*** Opening Dataset excerpts ***

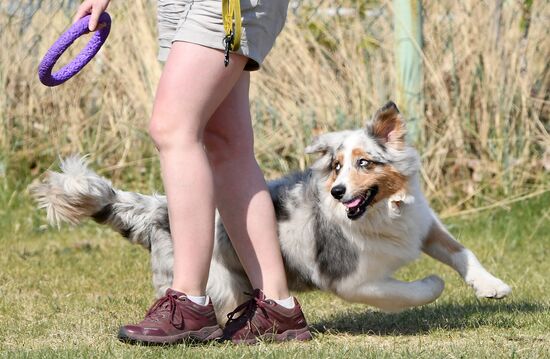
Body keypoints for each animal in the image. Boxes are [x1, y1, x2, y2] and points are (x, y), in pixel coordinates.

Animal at [32, 101, 512, 324]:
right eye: (335, 167)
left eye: (364, 163)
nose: (338, 192)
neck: (379, 214)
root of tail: (161, 210)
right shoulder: (352, 279)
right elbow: (404, 292)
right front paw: (432, 284)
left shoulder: (421, 224)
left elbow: (462, 251)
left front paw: (493, 286)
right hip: (218, 282)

*** Closing Dataset excerpts ***

(Your goal): Search the material above for the word "right", then copy out each line that has it.

(Response box):
right eye: (335, 167)
right shoulder: (352, 279)
right elbow: (404, 292)
right front paw: (432, 284)
right hip: (218, 282)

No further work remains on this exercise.